Ao encerrar a explicação, Dorotéia diz que a personalidade anímica, após a morte do corpo, liberta-se das limitações da matéria e transita para faixa de superior freqüência no seio da alma universal; que desconhece a extensão desse teclado cósmico, se é limitada ou ilimitada; provável que a personalidade anímica vivencie luz maior e prossiga por freqüências mais elevadas sem abandonar o mundo espiritual; possível que algumas personalidades, seres iluminados, estacionem em alguma faixa vibratória daquele mundo com o propósito de orientar a humanidade, como os budas ou bodhisattvas, referidos na doutrina budista.

- Eu tenho a impressão de que a senhora já tocou neste assunto – Isolda faz breve comentário de aveludada censura, temperado com malícia, a fim de mordiscar a vaidade da mãe.

- É mesmo?

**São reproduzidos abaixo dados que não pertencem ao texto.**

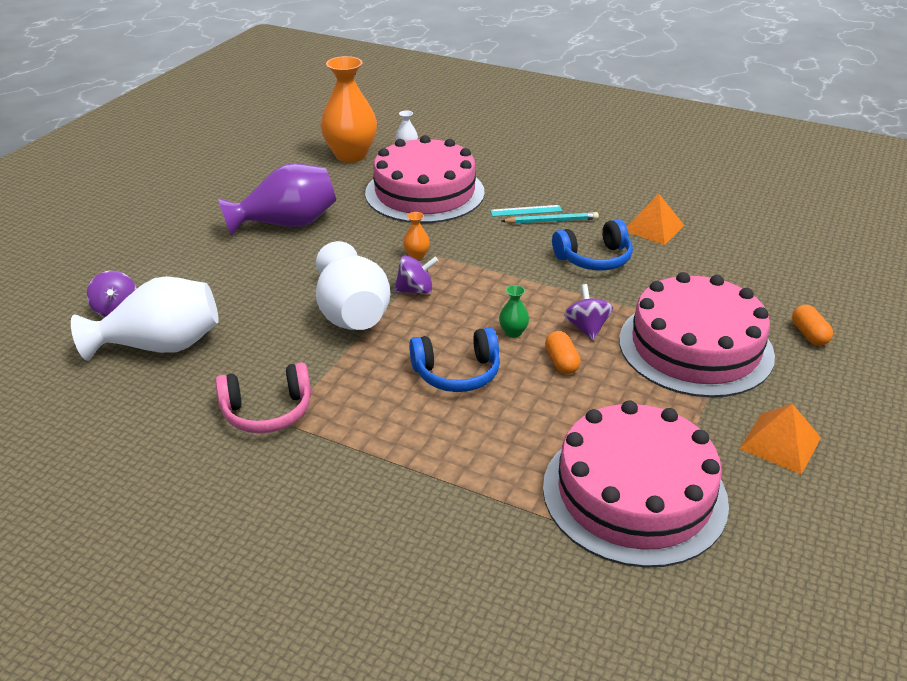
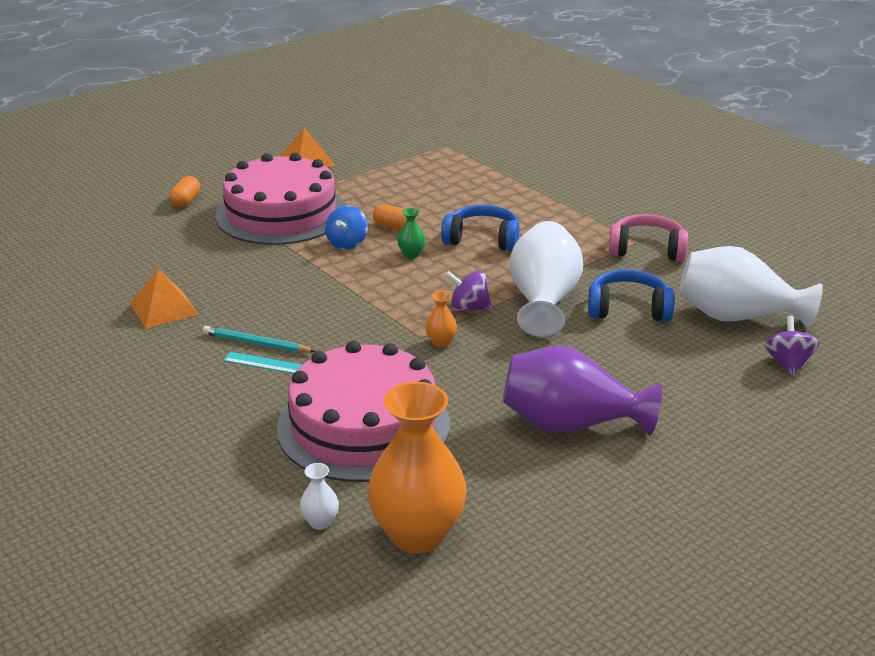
camera: 155 degrees left, 5 degrees down
(561, 362) = (394, 227): orange capsule -> orange capsule turned 75 degrees counterclockwise
(586, 328) = (347, 243): purple spinning top -> blue spinning top
(594, 259) = (266, 293): blue headphones -> blue headphones (628, 309)
(634, 493) = (424, 163): pink cake -> none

Sintoma da terceira idade embora eu nem tenha completado 50 anos. Aliás, teus avós não são repetitivos, apesar de septuagenários. Conto com a tua benevolência. Receba a repetição como reforço das minhas idéias. – Embora falando baixo, Dorotéia estava irritada, pois percebera a intenção oculta na expressão da filha.

- Será a terceira idade de uma mulher simpática, bonita, lúcida, inteligente – atalha Júnior, animadamente, como fã incondicional da mãe.